Exercise aim: Where a picture shows up in the listing below, omit it and output the rest exactly.

Supplied records:
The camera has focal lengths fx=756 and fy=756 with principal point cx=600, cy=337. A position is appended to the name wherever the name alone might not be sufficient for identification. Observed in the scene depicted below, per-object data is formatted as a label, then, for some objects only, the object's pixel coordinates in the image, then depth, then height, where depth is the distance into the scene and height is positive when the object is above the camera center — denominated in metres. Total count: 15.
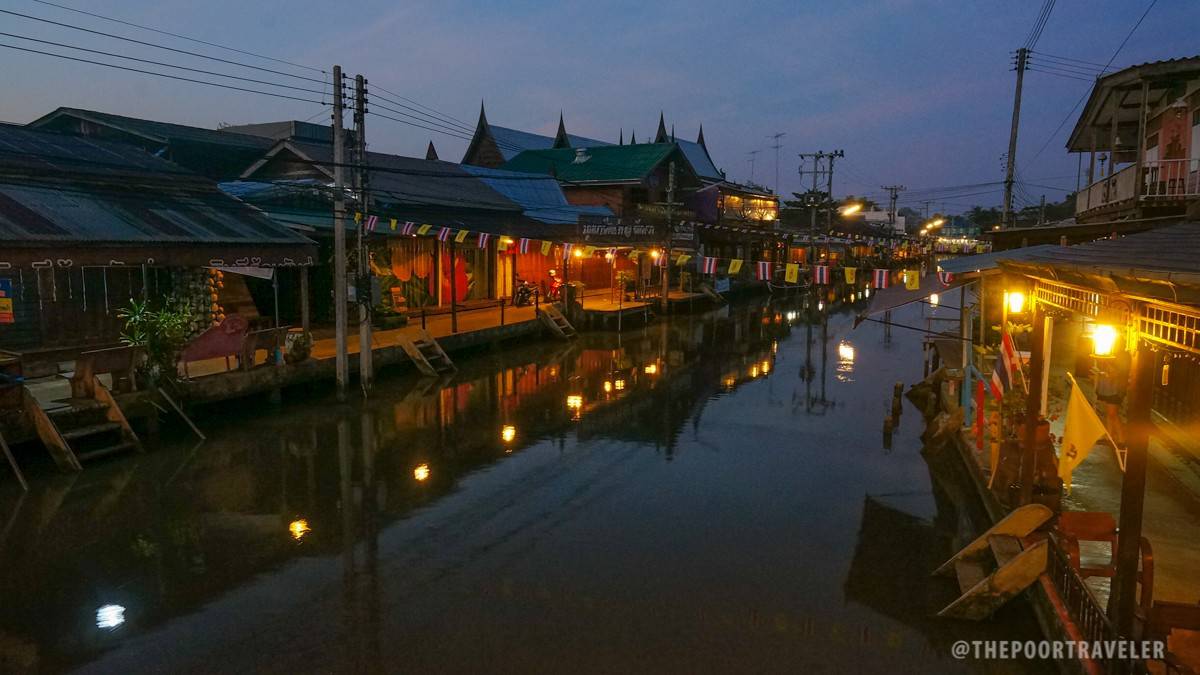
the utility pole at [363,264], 17.11 -0.30
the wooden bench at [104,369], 12.80 -2.08
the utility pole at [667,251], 35.29 +0.11
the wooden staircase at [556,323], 28.38 -2.66
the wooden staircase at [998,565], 7.16 -3.08
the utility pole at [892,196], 103.35 +8.25
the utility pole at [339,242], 16.33 +0.19
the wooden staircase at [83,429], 11.81 -2.96
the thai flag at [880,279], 22.00 -0.70
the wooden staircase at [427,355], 20.81 -2.90
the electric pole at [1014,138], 32.89 +5.10
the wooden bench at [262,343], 16.12 -2.04
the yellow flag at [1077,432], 6.97 -1.66
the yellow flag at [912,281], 15.41 -0.54
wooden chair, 6.71 -2.49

Answer to this task:
The camera has focal lengths fx=756 and fy=756 with principal point cx=600, cy=337. A position is appended to the name wherever the name alone might not be sufficient for identification. Observed in the scene depicted below, per-object data is formatted as a label, then, for some objects only, the object's pixel coordinates in the image, then depth, then height, where depth is the distance into the scene and height is positive when the object is above the camera center — denominated in metres. Total count: 15.
the utility pole at [363,264], 17.11 -0.30
the wooden bench at [104,369], 12.80 -2.08
the utility pole at [667,251], 35.29 +0.11
the wooden staircase at [556,323], 28.38 -2.66
the wooden staircase at [998,565], 7.16 -3.08
the utility pole at [892,196], 103.35 +8.25
the utility pole at [339,242], 16.33 +0.19
the wooden staircase at [83,429], 11.81 -2.96
the thai flag at [880,279], 22.00 -0.70
the wooden staircase at [427,355], 20.81 -2.90
the electric pole at [1014,138], 32.89 +5.10
the wooden bench at [262,343], 16.12 -2.04
the yellow flag at [1077,432], 6.97 -1.66
the yellow flag at [912,281], 15.41 -0.54
wooden chair, 6.71 -2.49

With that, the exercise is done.